May 18 3:30 AM The old guy sitting by her at the dive bar was apparently drunk. He wanted to strike up a conversation with her, who was apparently absent minded. “Do you go to Columbia?” “No.” “Do you want to go to Columbia?” “No.” “I have the key to the gate of Columbia.” “Please don’t talk to me.” Last call, it was Bob Dylan played in the background.

May 18 4:20 AM She never realized there are so many people pissing in the street at this hour. She counted: on average, 2 per every block. She was walking past a pizza joint, and cars were parked along the street. A guy was standing between two cars, doing his business facing the front of one car. All of a sudden, the car lighted up its head lights. The guy was all exposed. She couldn’t help but laugh out loud even if the guy was only 5 steps away from her, looking in awe.

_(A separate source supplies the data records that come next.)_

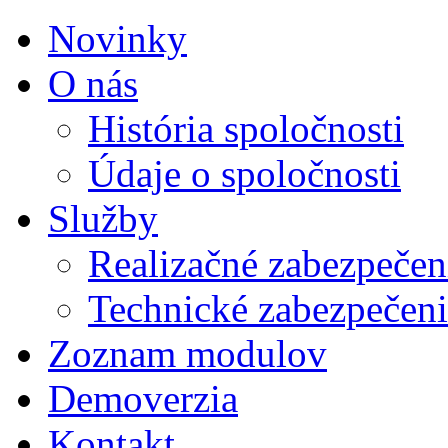
Novinky
O nás
História spoločnosti
Údaje o spoločnosti
Služby
Realizačné zabezpeče
Technické zabezpečen
Zoznam modulov
Demoverzia
Kontakt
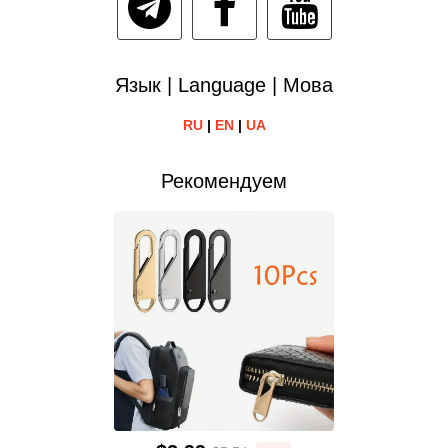
Язык | Language | Мова
RU
|
EN
|
UA
Рекомендуем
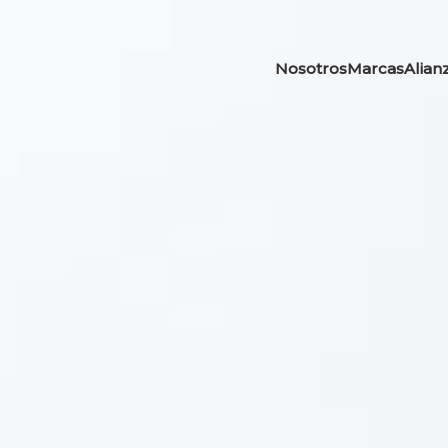
Nosotros
Marcas
Alian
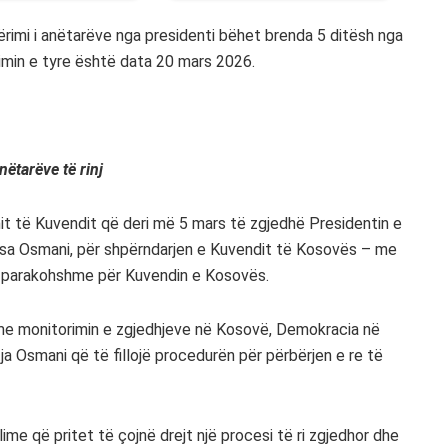
emërimi i anëtarëve nga presidenti bëhet brenda 5 ditësh nga
rimin e tyre është data 20 mars 2026.
nëtarëve të rinj
imit të Kuvendit që deri më 5 mars të zgjedhë Presidentin e
osa Osmani, për shpërndarjen e Kuvendit të Kosovës – me
të parakohshme për Kuvendin e Kosovës.
n me monitorimin e zgjedhjeve në Kosovë, Demokracia në
a Osmani që të fillojë procedurën për përbërjen e re të
me që pritet të çojnë drejt një procesi të ri zgjedhor dhe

May 18 5:33 AM The sun duly rose, but it didn’t feel warm yet.

May 18 7:30 AM The rolling suitcase kept pressing on her heels. Finally, one of her shoes fell off. As she hopped back to get the shoe, a guy walked to her with his thumb sticking up. She felt a bit embarrassed, but quickly realized that the sticking-up thumb is his only finger.

May 18 10:02 AM The doorman of the hotel spoke English with heavy polish accent, and the lobby is in dark velvet green. The check-in counter has a huge of wall of small key boxes, with room number in white under each box. She found it familiar, trying to figure out whether it’s a scene in one of Borges’s short stories or Cohen’s songs.

May19 11:00 AM “If you have to remember one thing from this training, that is always record your time! Learn to love TimeKM. Do it on a daily basis. The average of this office is recording every two days.” The system records time in 6 minute incremental. She wonders whether Lacuna, Inc. uses the same time keeping system.